“放吗?”
“不放吧?”
“我们明明只给她开了个头,是她自己变这样的。”
唐不色的威胁话音刚落,墙角砖缝中就涌现出密密麻麻的细小声音,空气中的浮尘被挤开,显出令人密集恐惧症发作的一片身影。
“她是被自己的噩梦缠住了——我们只是为她找到了最害怕的那部分记忆。”
被唐不色攥在掌心的那条生物或许是因为痛苦,声音略有变形:“悔恨的思念是我们的食粮,我们只是清道夫——但总有人不愿把痛苦与他人共享,自私的把疯狂和折磨留给自己。连一口饭都不给我们吃。”
“比如她这样的。”
“比如你这样的。”
“他这种不算,傻瓜。他压根就不能当饭吃。”
细细密密的声音又在四壁上响起,那些透明的生物自顾自聊得挺开心。
“那就把她叫醒。”
这些东西的声音天然带着能够搅动内心的力量,哪怕只是在内部交流,也能让唐不色感到一阵阵苦闷——穿着靴子走在人声熙攘的大街上,脚掌心却开始发痒的那种苦闷:“还有,你们到底是什么?”
来到这个世界颇有些时日,唐不色已经努力在认识这个世界的事物。而眼前这些东西,他闻所未闻。
“我们是钢琴。”
“合适的使用者能用我们奏响音乐。”
“摧毁人心的音乐。”
“但没有人能使用我们。”
“麒九九许下诺言,我们自由了。”
它们细细密密的给出回应,然后才后知后觉的想起还有个同胞在唐不色手中已经奄奄一息:“请赶紧放开他。死了会很麻烦。”
“我们这就叫醒自私鬼。”
“笨蛋别这样叫。”
“他生气了怎么办......”
透明的生物从墙缝里游出来,它们似乎不是“飘着的”而是“游着的”。唐不色看得见它们需要借助空气中漂浮的灰尘才能行动。
“钢琴”用了些时间才抵达贝娜身前,同时也是在唐不色身前。它们汇聚到一起,一阵“你挤到我了!”“让一让让一让。”的嘈杂声过后,居然渐渐呈现出一个半透明的人形。
与贝娜本人只在颜色上有区别的“钢琴”终于完成“组装”,从唐不色手中接过奄奄一息的最后一个同胞后,接上最后一个零件的她扭扭脖子:“害,辛苦了两三天结果一口饭没吃上,还得用这个形态干活——亏啊,很亏啊。”
不等唐不色接茬,她伸手触向贝娜的脸庞,自顾自继续说道:“不过还好,虽然外卖没吃上,楼上也还有其他选择......唉,真不想出门。”

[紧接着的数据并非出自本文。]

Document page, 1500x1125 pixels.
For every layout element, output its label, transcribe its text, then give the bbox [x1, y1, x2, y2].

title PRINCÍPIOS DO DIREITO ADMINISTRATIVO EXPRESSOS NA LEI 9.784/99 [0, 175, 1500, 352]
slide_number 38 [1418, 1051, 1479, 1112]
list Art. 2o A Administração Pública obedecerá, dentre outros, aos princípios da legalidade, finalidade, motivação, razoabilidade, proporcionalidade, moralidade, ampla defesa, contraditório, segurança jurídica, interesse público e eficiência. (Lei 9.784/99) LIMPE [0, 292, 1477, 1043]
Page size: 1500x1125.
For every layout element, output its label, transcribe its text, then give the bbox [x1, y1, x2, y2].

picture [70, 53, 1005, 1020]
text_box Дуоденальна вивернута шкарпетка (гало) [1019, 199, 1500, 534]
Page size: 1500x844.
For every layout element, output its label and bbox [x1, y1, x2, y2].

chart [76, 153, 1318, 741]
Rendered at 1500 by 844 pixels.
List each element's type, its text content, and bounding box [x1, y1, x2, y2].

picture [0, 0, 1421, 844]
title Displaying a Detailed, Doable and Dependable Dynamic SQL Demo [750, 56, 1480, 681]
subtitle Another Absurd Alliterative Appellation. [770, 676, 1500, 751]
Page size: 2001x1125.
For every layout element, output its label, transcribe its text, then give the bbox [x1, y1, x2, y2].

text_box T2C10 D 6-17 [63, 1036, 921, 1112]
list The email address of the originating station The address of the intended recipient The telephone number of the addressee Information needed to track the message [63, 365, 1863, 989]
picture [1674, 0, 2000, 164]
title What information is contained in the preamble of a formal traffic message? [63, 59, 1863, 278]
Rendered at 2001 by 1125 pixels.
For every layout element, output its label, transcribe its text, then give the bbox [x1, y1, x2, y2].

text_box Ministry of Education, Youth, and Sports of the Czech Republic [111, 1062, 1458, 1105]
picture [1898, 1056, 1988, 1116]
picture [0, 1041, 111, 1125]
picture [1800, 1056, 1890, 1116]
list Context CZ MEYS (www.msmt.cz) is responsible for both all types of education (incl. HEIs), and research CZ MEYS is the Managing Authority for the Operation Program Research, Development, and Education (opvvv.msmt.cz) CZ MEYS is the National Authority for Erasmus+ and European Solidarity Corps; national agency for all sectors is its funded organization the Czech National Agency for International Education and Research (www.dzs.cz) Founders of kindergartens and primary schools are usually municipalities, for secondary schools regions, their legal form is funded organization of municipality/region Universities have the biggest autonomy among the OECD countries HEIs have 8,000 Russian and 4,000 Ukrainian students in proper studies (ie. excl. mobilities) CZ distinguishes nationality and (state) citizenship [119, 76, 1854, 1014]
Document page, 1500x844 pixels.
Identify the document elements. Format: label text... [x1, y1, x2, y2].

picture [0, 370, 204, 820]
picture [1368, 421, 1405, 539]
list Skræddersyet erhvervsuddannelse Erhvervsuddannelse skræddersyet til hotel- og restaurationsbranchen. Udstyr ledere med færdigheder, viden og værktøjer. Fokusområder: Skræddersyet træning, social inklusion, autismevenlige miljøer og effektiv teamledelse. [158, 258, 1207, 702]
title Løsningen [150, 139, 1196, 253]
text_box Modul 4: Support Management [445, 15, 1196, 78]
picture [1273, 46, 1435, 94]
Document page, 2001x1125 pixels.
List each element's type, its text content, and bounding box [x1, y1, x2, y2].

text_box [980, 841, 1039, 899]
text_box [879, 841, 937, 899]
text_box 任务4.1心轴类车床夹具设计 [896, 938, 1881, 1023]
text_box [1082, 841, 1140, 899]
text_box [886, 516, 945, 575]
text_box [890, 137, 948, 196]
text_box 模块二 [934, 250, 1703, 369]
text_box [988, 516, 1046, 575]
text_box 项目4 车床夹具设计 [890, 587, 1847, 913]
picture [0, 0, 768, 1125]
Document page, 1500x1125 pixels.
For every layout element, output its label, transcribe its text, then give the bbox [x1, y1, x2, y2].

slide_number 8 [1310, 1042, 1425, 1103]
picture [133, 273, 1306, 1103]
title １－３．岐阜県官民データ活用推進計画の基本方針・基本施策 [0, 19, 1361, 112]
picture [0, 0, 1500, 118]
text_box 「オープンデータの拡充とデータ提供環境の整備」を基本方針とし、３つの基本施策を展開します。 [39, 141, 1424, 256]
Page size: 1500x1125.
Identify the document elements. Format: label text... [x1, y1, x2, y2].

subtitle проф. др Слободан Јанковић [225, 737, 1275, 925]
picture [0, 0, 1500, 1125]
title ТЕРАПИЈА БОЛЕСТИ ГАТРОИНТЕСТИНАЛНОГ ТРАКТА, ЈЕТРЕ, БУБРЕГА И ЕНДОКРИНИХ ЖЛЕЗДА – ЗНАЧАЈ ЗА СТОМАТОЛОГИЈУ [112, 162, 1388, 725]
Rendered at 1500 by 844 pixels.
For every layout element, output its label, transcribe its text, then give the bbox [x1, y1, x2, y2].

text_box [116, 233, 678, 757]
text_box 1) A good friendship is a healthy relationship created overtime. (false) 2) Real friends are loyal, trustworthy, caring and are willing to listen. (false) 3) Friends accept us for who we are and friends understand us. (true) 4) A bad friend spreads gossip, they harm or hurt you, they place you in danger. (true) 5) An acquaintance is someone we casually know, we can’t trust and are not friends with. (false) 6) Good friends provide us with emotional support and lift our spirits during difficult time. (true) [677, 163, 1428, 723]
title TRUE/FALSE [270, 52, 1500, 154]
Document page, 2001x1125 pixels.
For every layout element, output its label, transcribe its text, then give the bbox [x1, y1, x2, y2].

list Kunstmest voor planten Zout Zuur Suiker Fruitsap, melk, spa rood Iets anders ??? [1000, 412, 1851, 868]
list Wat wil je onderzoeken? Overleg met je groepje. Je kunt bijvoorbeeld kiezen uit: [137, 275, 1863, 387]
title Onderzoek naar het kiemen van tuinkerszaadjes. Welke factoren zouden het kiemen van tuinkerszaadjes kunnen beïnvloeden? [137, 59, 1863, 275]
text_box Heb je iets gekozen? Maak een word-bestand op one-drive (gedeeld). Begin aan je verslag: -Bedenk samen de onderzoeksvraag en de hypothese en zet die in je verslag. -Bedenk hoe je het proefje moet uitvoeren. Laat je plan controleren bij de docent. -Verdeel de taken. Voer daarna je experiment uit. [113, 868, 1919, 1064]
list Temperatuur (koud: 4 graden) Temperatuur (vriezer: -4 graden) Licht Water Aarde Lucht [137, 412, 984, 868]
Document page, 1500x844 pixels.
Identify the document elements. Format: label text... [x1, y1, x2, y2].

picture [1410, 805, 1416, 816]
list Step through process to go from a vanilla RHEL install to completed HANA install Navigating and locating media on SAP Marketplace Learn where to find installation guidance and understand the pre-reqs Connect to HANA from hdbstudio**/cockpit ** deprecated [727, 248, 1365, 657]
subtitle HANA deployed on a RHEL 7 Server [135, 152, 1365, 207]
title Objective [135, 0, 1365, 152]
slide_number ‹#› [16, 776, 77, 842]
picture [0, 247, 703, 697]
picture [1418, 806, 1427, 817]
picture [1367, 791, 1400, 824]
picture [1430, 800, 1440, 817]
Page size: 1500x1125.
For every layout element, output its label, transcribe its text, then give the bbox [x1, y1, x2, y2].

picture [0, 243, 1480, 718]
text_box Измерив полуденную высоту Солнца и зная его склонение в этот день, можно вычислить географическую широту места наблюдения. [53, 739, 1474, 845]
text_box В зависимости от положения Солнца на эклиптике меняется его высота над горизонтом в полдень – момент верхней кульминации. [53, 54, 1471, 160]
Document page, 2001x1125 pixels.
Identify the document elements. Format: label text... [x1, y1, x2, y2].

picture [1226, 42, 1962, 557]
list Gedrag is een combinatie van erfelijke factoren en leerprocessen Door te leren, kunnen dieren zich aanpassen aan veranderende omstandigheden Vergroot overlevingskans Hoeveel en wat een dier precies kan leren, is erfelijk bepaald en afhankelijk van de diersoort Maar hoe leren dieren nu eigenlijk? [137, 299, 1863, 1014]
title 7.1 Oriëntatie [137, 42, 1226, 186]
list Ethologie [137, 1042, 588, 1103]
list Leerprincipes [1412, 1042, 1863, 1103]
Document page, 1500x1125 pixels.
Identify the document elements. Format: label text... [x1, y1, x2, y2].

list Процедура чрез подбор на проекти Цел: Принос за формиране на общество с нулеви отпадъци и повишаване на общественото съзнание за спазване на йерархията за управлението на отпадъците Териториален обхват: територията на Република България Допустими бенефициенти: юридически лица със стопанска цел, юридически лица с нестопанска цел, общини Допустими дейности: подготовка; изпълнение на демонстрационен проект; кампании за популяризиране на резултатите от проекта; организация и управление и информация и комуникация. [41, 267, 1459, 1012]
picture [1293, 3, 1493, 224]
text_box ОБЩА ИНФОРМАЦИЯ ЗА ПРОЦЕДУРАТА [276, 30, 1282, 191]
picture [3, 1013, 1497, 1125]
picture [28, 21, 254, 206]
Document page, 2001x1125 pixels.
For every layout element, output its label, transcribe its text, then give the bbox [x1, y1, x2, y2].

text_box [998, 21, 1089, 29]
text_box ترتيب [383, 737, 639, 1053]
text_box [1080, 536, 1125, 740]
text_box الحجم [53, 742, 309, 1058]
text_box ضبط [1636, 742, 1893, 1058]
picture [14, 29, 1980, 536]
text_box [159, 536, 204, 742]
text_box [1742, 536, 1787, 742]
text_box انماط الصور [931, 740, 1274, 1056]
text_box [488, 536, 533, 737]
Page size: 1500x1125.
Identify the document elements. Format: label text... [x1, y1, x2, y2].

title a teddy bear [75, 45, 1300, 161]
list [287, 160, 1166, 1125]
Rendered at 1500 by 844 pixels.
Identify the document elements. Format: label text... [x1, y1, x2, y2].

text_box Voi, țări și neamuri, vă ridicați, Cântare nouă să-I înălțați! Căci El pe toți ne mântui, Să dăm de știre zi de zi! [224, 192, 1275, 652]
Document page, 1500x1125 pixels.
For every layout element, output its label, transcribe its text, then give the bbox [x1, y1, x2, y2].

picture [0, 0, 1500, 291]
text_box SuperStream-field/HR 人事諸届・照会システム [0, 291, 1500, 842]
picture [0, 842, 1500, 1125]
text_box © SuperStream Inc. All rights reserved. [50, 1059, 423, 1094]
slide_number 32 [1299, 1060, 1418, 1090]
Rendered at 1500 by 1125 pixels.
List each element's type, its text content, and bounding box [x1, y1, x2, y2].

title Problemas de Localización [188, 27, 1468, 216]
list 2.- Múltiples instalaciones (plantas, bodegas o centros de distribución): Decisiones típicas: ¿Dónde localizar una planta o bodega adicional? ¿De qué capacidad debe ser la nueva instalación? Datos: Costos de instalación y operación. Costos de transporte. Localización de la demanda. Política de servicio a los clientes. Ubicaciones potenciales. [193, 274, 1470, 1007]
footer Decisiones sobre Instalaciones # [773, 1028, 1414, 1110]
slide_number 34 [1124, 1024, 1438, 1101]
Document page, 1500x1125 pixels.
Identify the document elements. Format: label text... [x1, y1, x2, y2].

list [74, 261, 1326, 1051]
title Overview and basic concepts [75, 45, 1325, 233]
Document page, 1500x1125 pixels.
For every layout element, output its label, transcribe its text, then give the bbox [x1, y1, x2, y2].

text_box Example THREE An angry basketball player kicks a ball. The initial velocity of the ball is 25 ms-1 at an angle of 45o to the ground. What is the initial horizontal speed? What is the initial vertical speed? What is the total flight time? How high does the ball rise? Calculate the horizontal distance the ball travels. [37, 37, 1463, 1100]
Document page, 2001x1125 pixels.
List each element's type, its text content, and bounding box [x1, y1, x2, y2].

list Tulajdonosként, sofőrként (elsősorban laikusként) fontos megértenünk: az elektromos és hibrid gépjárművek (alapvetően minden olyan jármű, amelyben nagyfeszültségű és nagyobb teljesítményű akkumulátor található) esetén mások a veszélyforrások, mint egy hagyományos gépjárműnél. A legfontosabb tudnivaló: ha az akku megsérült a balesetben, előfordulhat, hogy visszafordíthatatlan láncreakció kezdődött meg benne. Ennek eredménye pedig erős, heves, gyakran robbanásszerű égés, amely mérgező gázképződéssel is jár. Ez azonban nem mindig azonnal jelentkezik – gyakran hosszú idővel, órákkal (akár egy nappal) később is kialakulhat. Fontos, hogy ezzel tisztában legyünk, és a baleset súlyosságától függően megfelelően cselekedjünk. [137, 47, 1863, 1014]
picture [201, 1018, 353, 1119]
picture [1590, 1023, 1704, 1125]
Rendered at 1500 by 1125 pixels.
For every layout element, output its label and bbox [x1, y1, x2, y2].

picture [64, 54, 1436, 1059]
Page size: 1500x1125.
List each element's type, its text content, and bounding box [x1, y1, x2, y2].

直到她把手从贝娜身上移开,感受到怀中人儿的情绪平复,呼吸变得仿佛睡着了一样平稳,唐不色才收回自己一直略有显露的敌意。
“说起来,多年不见,你果然把我忘了啊。”
完成唐不色的要求过后,钢琴的眼神在唐不色身上肆无忌惮的游走了一圈:“哦哦——长个了啊,以前你还和她差不多一样大的时候,我还吓唬过你呢,还记得吗,在山上的时候......”
不过她没有继续像个大姨妈一样唠叨下去。
因为房门口有个大人物来了。
麒九九快步走进来,把唐不色怀中的贝娜拽出去——在唐不色看来,她不像是在担心贝娜。倒是有股子怒气冲冲要把人赶走的感觉。
“你们这群偷腥猫!”
把贝娜丢进钢琴怀里,麒九九拦在唐不色前面,瞪着钢琴和贝娜的眼神恶狠狠的可爱极了:“都说了我是第一个!必须是我!”
“我也没急着抢啊——对吧。”
虽然聚合为一了,但钢琴还是偶尔会自问自答:“我们很喜欢他吗?没有的事~一个都不能当饭吃的家伙。哪像某个小家伙,吃起醋来连路边小猫都记恨。”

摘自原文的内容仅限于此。